**MATERIAL PROVIDED:**

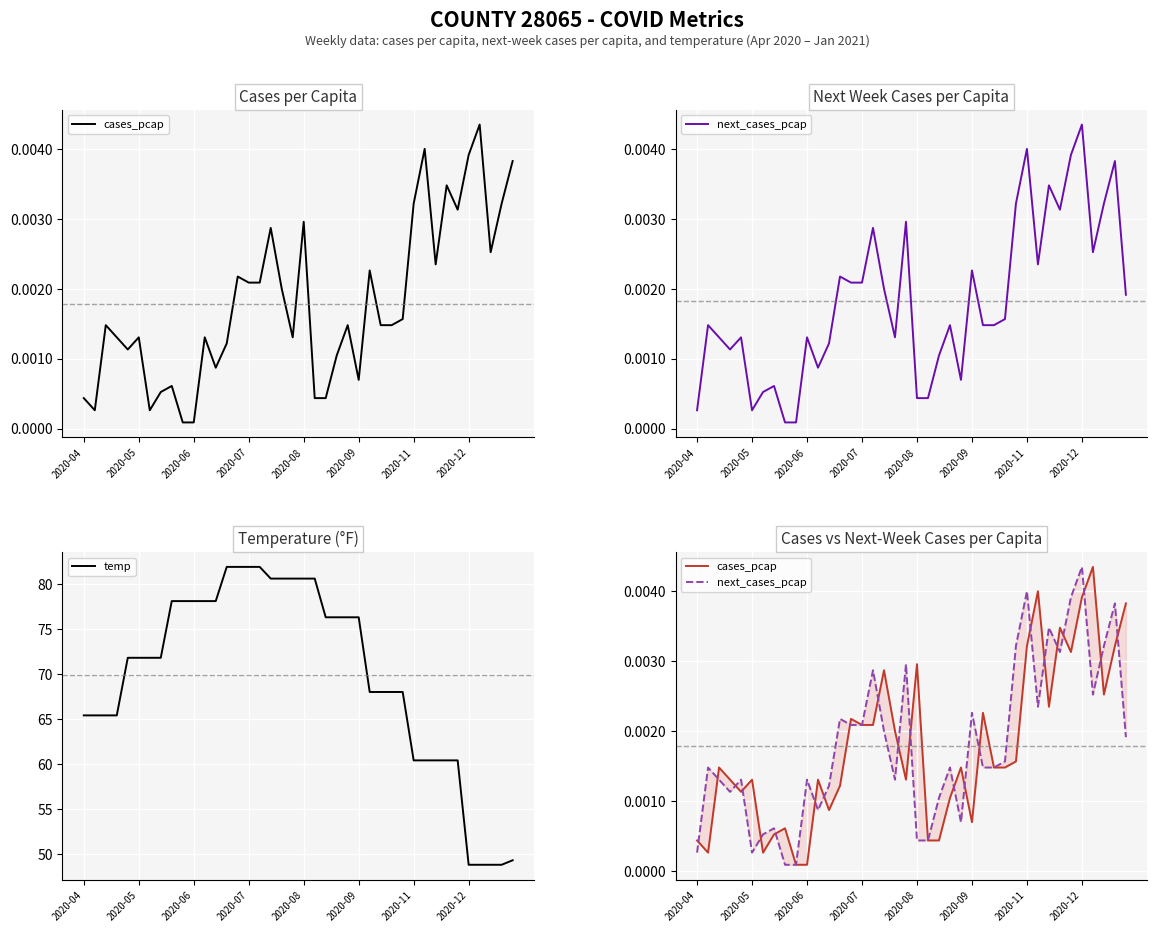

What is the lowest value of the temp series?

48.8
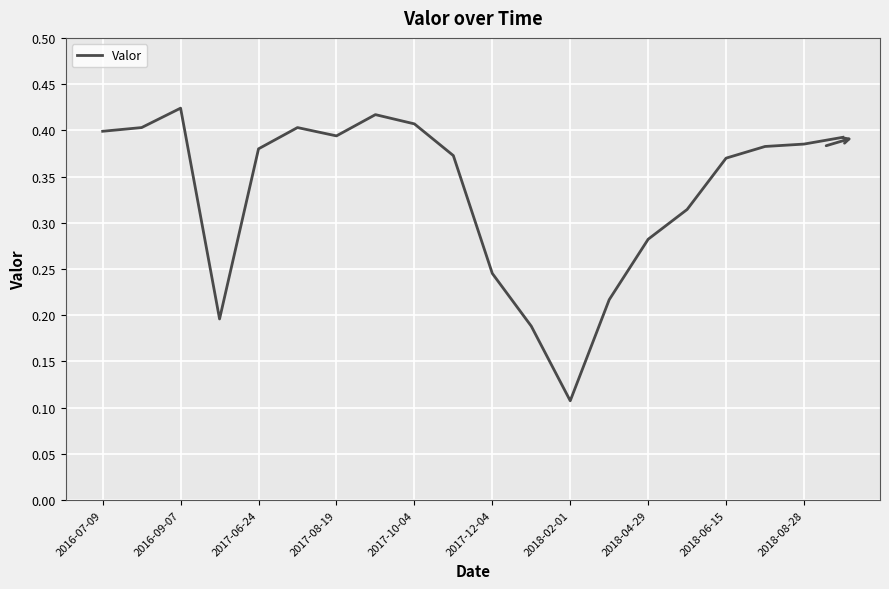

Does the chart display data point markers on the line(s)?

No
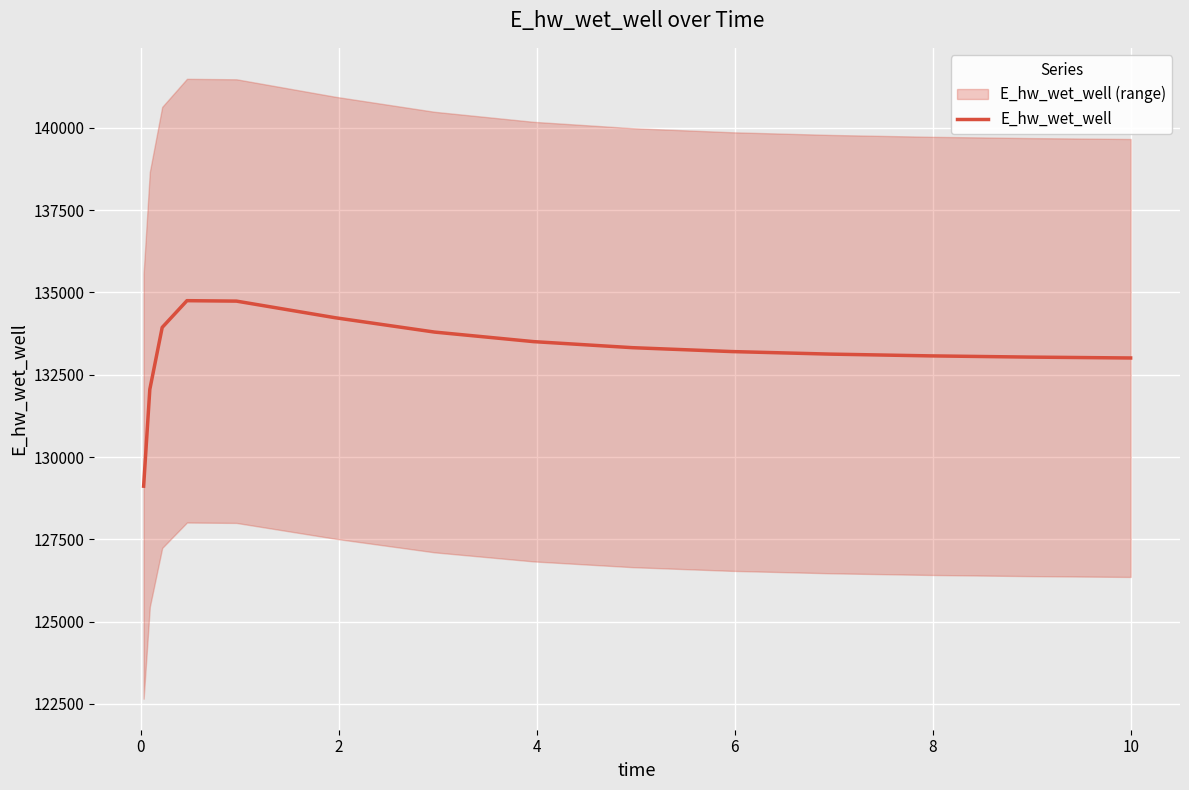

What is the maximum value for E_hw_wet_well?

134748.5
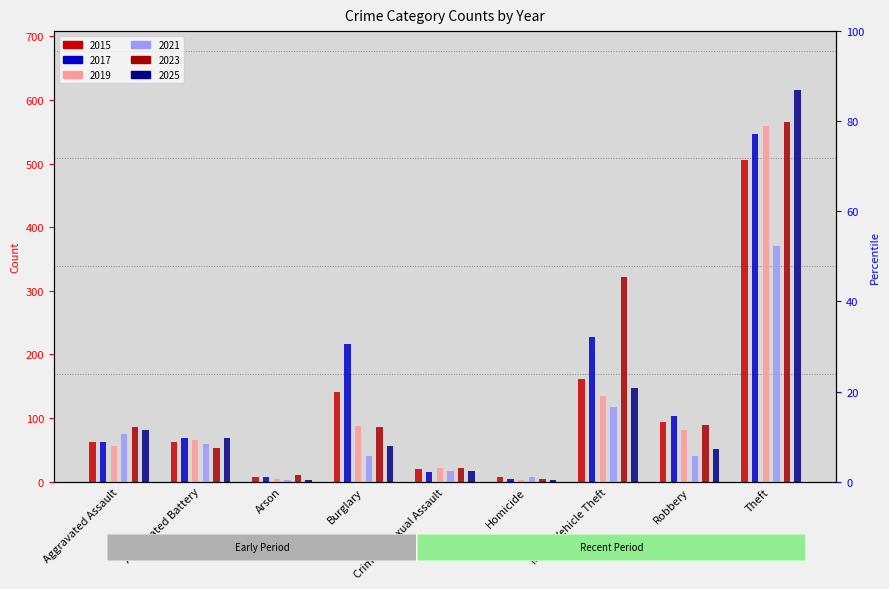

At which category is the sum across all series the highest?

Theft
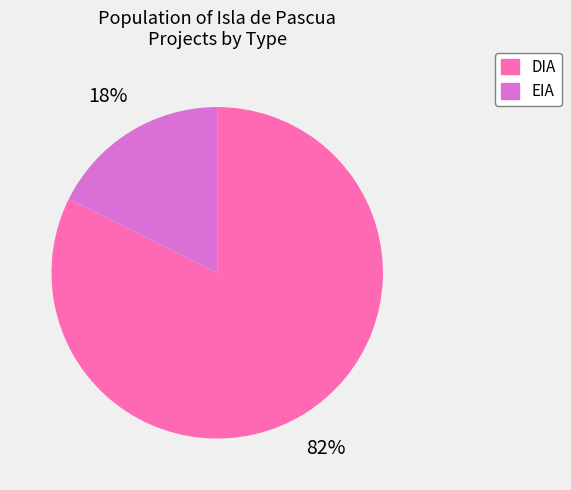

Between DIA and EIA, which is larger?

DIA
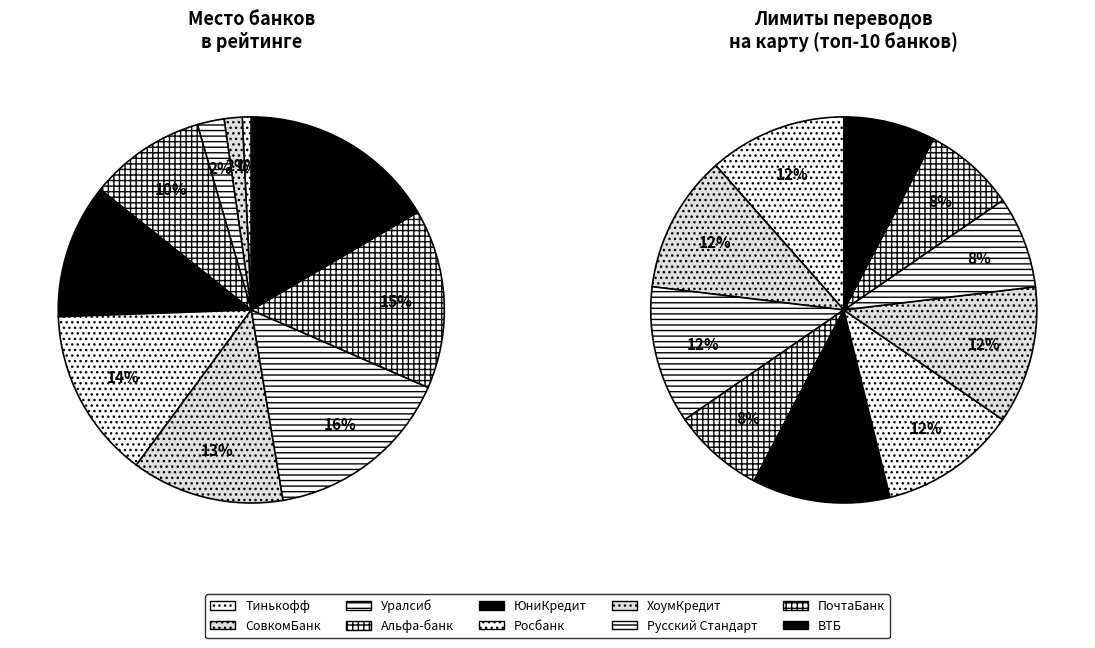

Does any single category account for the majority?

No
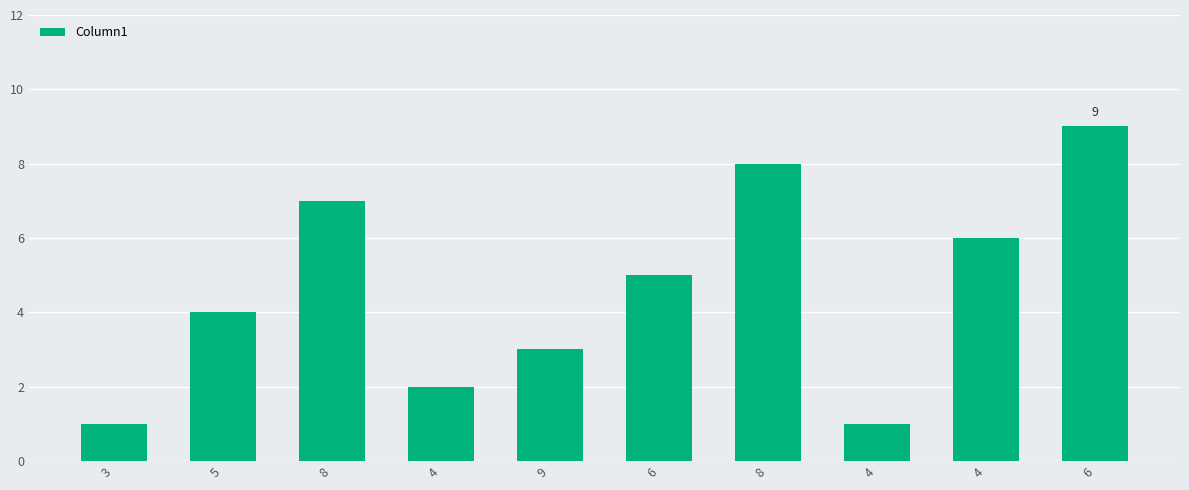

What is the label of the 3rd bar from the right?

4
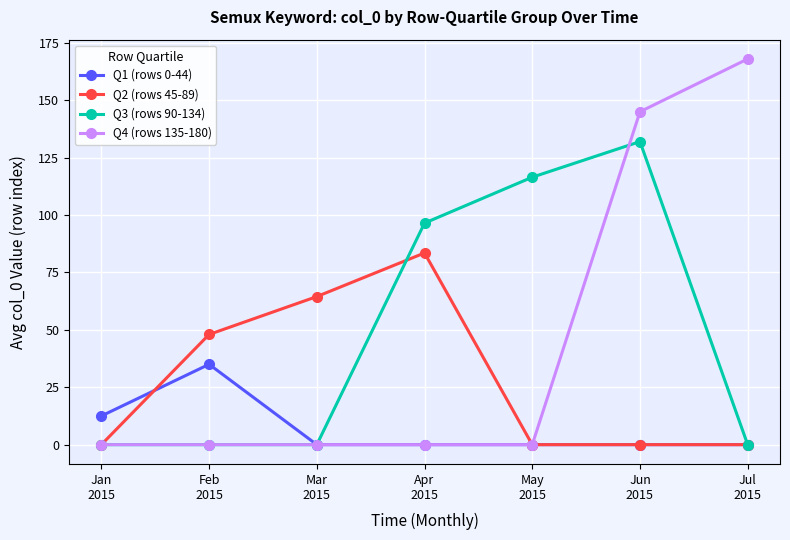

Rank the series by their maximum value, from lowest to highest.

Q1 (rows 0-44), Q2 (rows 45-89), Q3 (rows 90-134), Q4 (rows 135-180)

**JOB:** Rewrite all of the rows above, changing every "value" to "figure" and keeping everything else the same. Omit the pictures from your answer.

**SOLUTION FOR THIS TASK:**
What is the lowest figure of the temp series?

48.8

Does the chart display data point markers on the line(s)?

No

What is the maximum figure for E_hw_wet_well?

134748.5

At which category is the sum across all series the highest?

Theft

Between DIA and EIA, which is larger?

DIA

Does any single category account for the majority?

No

What is the label of the 3rd bar from the right?

4

Rank the series by their maximum figure, from lowest to highest.

Q1 (rows 0-44), Q2 (rows 45-89), Q3 (rows 90-134), Q4 (rows 135-180)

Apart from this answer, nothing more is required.